##### Input data #####
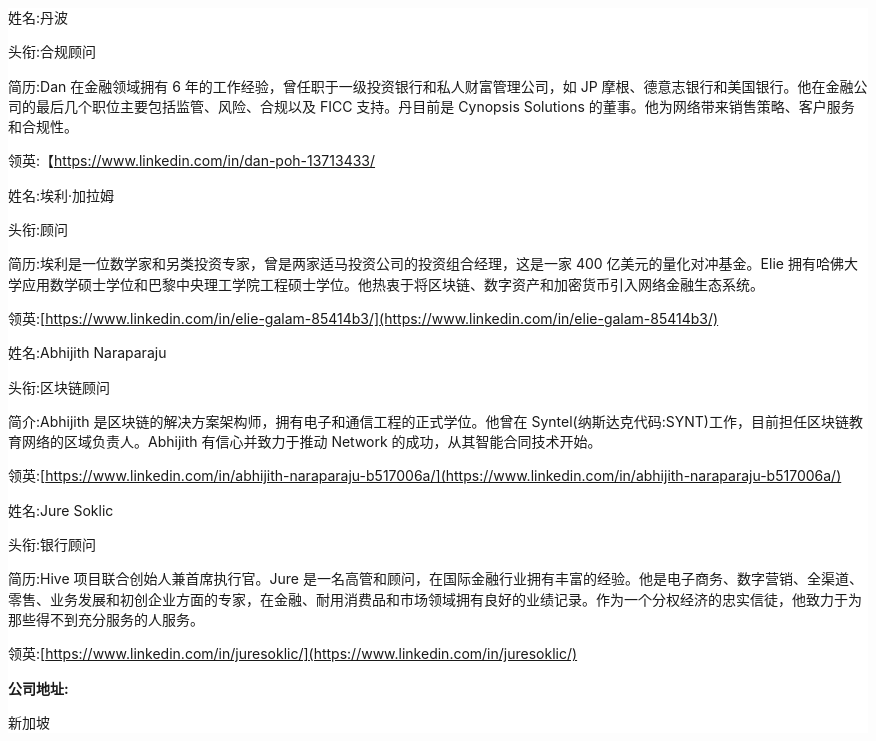 姓名:丹波

头衔:合规顾问

简历:Dan 在金融领域拥有 6 年的工作经验，曾任职于一级投资银行和私人财富管理公司，如 JP 摩根、德意志银行和美国银行。他在金融公司的最后几个职位主要包括监管、风险、合规以及 FICC 支持。丹目前是 Cynopsis Solutions 的董事。他为网络带来销售策略、客户服务和合规性。

领英:【https://www.linkedin.com/in/dan-poh-13713433/ 

姓名:埃利·加拉姆

头衔:顾问

简历:埃利是一位数学家和另类投资专家，曾是两家适马投资公司的投资组合经理，这是一家 400 亿美元的量化对冲基金。Elie 拥有哈佛大学应用数学硕士学位和巴黎中央理工学院工程硕士学位。他热衷于将区块链、数字资产和加密货币引入网络金融生态系统。

领英:[https://www.linkedin.com/in/elie-galam-85414b3/](https://www.linkedin.com/in/elie-galam-85414b3/)

姓名:Abhijith Naraparaju

头衔:区块链顾问

简介:Abhijith 是区块链的解决方案架构师，拥有电子和通信工程的正式学位。他曾在 Syntel(纳斯达克代码:SYNT)工作，目前担任区块链教育网络的区域负责人。Abhijith 有信心并致力于推动 Network 的成功，从其智能合同技术开始。

领英:[https://www.linkedin.com/in/abhijith-naraparaju-b517006a/](https://www.linkedin.com/in/abhijith-naraparaju-b517006a/)

姓名:Jure Soklic

头衔:银行顾问

简历:Hive 项目联合创始人兼首席执行官。Jure 是一名高管和顾问，在国际金融行业拥有丰富的经验。他是电子商务、数字营销、全渠道、零售、业务发展和初创企业方面的专家，在金融、耐用消费品和市场领域拥有良好的业绩记录。作为一个分权经济的忠实信徒，他致力于为那些得不到充分服务的人服务。

领英:[https://www.linkedin.com/in/juresoklic/](https://www.linkedin.com/in/juresoklic/)

**公司地址:**

新加坡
#####
* [Task description]: Restate the material above exactly. Exclude all pictures.

* [Completed task]:
 姓名:丹波

头衔:合规顾问

简历:Dan 在金融领域拥有 6 年的工作经验，曾任职于一级投资银行和私人财富管理公司，如 JP 摩根、德意志银行和美国银行。他在金融公司的最后几个职位主要包括监管、风险、合规以及 FICC 支持。丹目前是 Cynopsis Solutions 的董事。他为网络带来销售策略、客户服务和合规性。

领英:【https://www.linkedin.com/in/dan-poh-13713433/ 

姓名:埃利·加拉姆

头衔:顾问

简历:埃利是一位数学家和另类投资专家，曾是两家适马投资公司的投资组合经理，这是一家 400 亿美元的量化对冲基金。Elie 拥有哈佛大学应用数学硕士学位和巴黎中央理工学院工程硕士学位。他热衷于将区块链、数字资产和加密货币引入网络金融生态系统。

领英:[https://www.linkedin.com/in/elie-galam-85414b3/](https://www.linkedin.com/in/elie-galam-85414b3/)

姓名:Abhijith Naraparaju

头衔:区块链顾问

简介:Abhijith 是区块链的解决方案架构师，拥有电子和通信工程的正式学位。他曾在 Syntel(纳斯达克代码:SYNT)工作，目前担任区块链教育网络的区域负责人。Abhijith 有信心并致力于推动 Network 的成功，从其智能合同技术开始。

领英:[https://www.linkedin.com/in/abhijith-naraparaju-b517006a/](https://www.linkedin.com/in/abhijith-naraparaju-b517006a/)

姓名:Jure Soklic

头衔:银行顾问

简历:Hive 项目联合创始人兼首席执行官。Jure 是一名高管和顾问，在国际金融行业拥有丰富的经验。他是电子商务、数字营销、全渠道、零售、业务发展和初创企业方面的专家，在金融、耐用消费品和市场领域拥有良好的业绩记录。作为一个分权经济的忠实信徒，他致力于为那些得不到充分服务的人服务。

领英:[https://www.linkedin.com/in/juresoklic/](https://www.linkedin.com/in/juresoklic/)

**公司地址:**

新加坡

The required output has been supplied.